▶ _Data extract_:
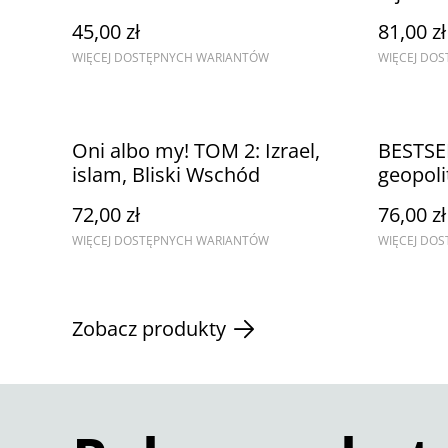
Chińska sztuka podstępu,
45,00 zł
81,00 zł
układania planów i
WIĘCEJ DOSTĘPNYCH WARIANTÓW
WIĘCEJ DO
skutecznego działania
Oni albo my! TOM 2: Izrael,
BESTSE
islam, Bliski Wschód
geopoli
przetrw
72,00 zł
76,00 zł
WIĘCEJ DOSTĘPNYCH WARIANTÓW
WIĘCEJ DO
Zobacz produkty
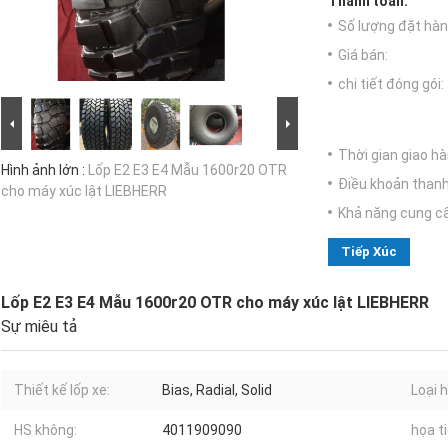
Thanh toán:
Số lượng đặt hàng
Giá bán:
chi tiết đóng gói:
Thời gian giao hà
Hình ảnh lớn :
Lốp E2 E3 E4 Mẫu 1600r20 OTR
Điều khoản thanh
cho máy xúc lật LIEBHERR
Khả năng cung c
Tiếp Xúc
Lốp E2 E3 E4 Mẫu 1600r20 OTR cho máy xúc lật LIEBHERR
Sự miêu tả
Thiết kế lốp xe:
Bias, Radial, Solid
Loại h
HS không:
4011909090
họa ti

▶ _Task to carry out_:
Reproduce the text read from both records above line for line, without any changes, and leave the pictures out.

▶ _Solution_:
Chińska sztuka podstępu,
45,00 zł
81,00 zł
układania planów i
WIĘCEJ DOSTĘPNYCH WARIANTÓW
WIĘCEJ DO
skutecznego działania
Oni albo my! TOM 2: Izrael,
BESTSE
islam, Bliski Wschód
geopoli
przetrw
72,00 zł
76,00 zł
WIĘCEJ DOSTĘPNYCH WARIANTÓW
WIĘCEJ DO
Zobacz produkty
Thanh toán:
Số lượng đặt hàng
Giá bán:
chi tiết đóng gói:
Thời gian giao hà
Hình ảnh lớn :
Lốp E2 E3 E4 Mẫu 1600r20 OTR
Điều khoản thanh
cho máy xúc lật LIEBHERR
Khả năng cung c
Tiếp Xúc
Lốp E2 E3 E4 Mẫu 1600r20 OTR cho máy xúc lật LIEBHERR
Sự miêu tả
Thiết kế lốp xe:
Bias, Radial, Solid
Loại h
HS không:
4011909090
họa ti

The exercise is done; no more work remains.